2-PanIN-1B: Bu epitelyal lezyonun sitolojik özellikleri PanIN-1A ile benzer nitelikte olup, papiller, mikropapiller veya pseudostratifiye arkitektüre sahiptir.
3-PanIN-2: Bu epitelyal lezyonun çoğu papillerdir, ancak düz lezyonlarda söz konusu olabilir. Polarite kaybı, nükleer yığılma, büyümüş nükleus, pseudostratifikasyon, hiperkromaziyi içeren nükleer anomalilerden bazıları, PanIN3’tekinden daha hafif şiddette olacak şekilde bu epitelyal lezyonda gözlenir. Mitoz nadiren görülebilir ancak gözlendiğinde lüminal lokalizasyonda bulunmaz ve atipik mitoz görünümünde değildir. Lüminal nekroz içeren gerçek kribriform yapılar ve belirgin sitolojik anomali genellikle gözlenmez.
4-PanIN-3: Bu lezyonlar genellikle papiller veya mikropapillerdir, nadiren düz olabilir. Gerçek kribriform yapılar, küçük epitelyal hücre kümelerinin lümen içine 13 tomurcuklanması ve lüminal nekroz PanIN-3 tanısını akla getirmelidir. PanIN-3 lezyonlarda nükleer polarite kaybı, distrofik goblet hücreleri (nükleusu bazal membrana doğru oriante olmuş goblet hücresi), anormal mitotik figürler, nükleer irregülerite gibi PDAK’da izlenen görüntüye rağmen bazal membran invazyonu yoktur
II-İntraduktal papiller müsinöz neoplazi (IPMN) pankreatik kistik hastalığın farklı bir antitesidir, gros olarak görülebilen (>5mm) pankreatik dukt hücrelerinden köken alan müsin salgılayan intraduktal epitelyal neoplazidir. İntestinal ve intestinal olmayan IPMN’lerin farklı biyolojik yolaklar izlediğine dair kanıtlar vardır.
Tek bir IPMN birden fazla epitel tipi içerebilir.
III-Müsinöz kistik neoplaziler (MCN) pankreasın en nadir kanser öncüsü lezyonlarıdır. Yavaş büyüyen kistik tümörlerdir, pankreasın duktal sisteminden köken almazlar. MCN’de displazi ve fokalite vardır.

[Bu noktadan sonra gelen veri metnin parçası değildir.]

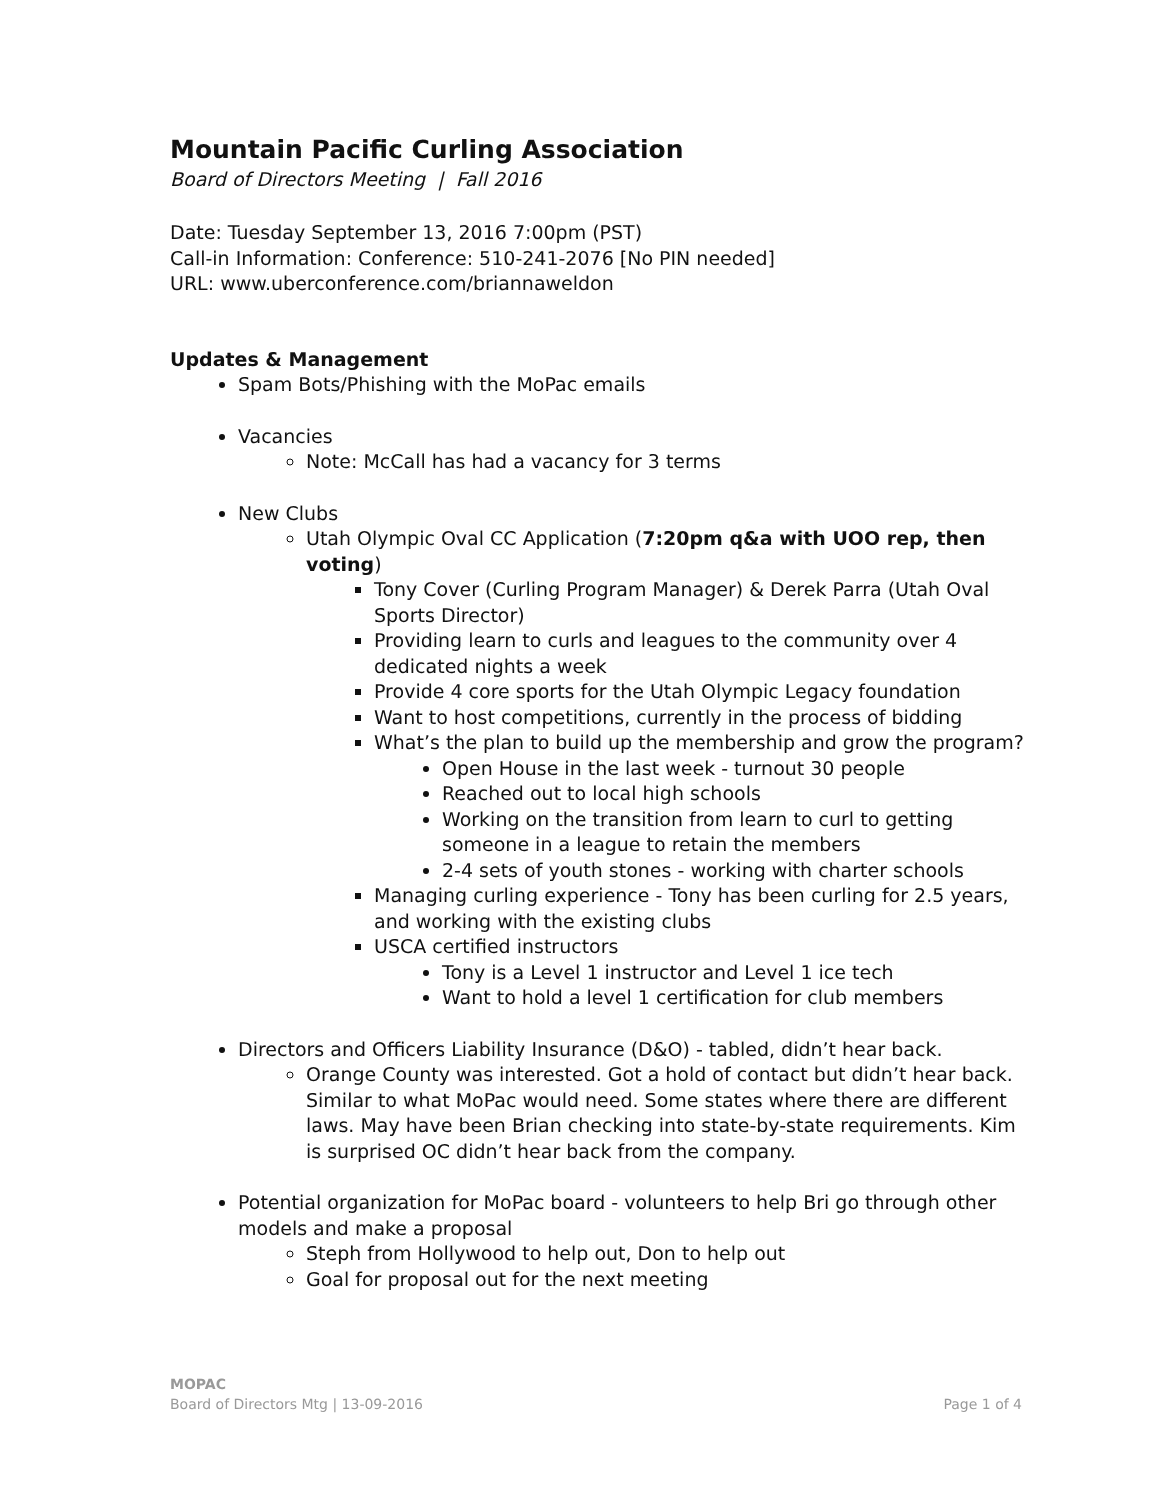Mountain Pacific Curling Association
Board of Directors Meeting | Fall 2016
Date: Tuesday September 13, 2016 7:00pm (PST)
Call-in Information: Conference: 510-241-2076 [No PIN needed]
URL: www.uberconference.com/briannaweldon
Updates & Management
Spam Bots/Phishing with the MoPac emails
Vacancies
Note: McCall has had a vacancy for 3 terms
New Clubs
Utah Olympic Oval CC Application (7:20pm q&a with UOO rep, then voting)
Tony Cover (Curling Program Manager) & Derek Parra (Utah Oval Sports Director)
Providing learn to curls and leagues to the community over 4 dedicated nights a week
Provide 4 core sports for the Utah Olympic Legacy foundation
Want to host competitions, currently in the process of bidding
What’s the plan to build up the membership and grow the program?
Open House in the last week - turnout 30 people
Reached out to local high schools
Working on the transition from learn to curl to getting someone in a league to retain the members
2-4 sets of youth stones - working with charter schools
Managing curling experience - Tony has been curling for 2.5 years, and working with the existing clubs
USCA certified instructors
Tony is a Level 1 instructor and Level 1 ice tech
Want to hold a level 1 certification for club members
Directors and Officers Liability Insurance (D&O) - tabled, didn’t hear back.
Orange County was interested. Got a hold of contact but didn’t hear back. Similar to what MoPac would need. Some states where there are different laws. May have been Brian checking into state-by-state requirements. Kim is surprised OC didn’t hear back from the company.
Potential organization for MoPac board - volunteers to help Bri go through other models and make a proposal
Steph from Hollywood to help out, Don to help out
Goal for proposal out for the next meeting
MOPAC
Board of Directors Mtg | 13-09-2016 Page 1 of 4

Premalign durumların tespiti için yapılacak taramalardan fayda görebilecek PanIN, MCN ve IPMN gibi yüksek riskli hastaların belirlenmesi gereklidir, ancak kabul edilebilir bir tarama testi henüz yoktur. Günümüzde tek küratif tedavi opsiyonu radikal yaklaşımlı cerrahi rezeksiyondur. Mekanizma bazlı tedavi seçenekleri gelecekte görülecektir.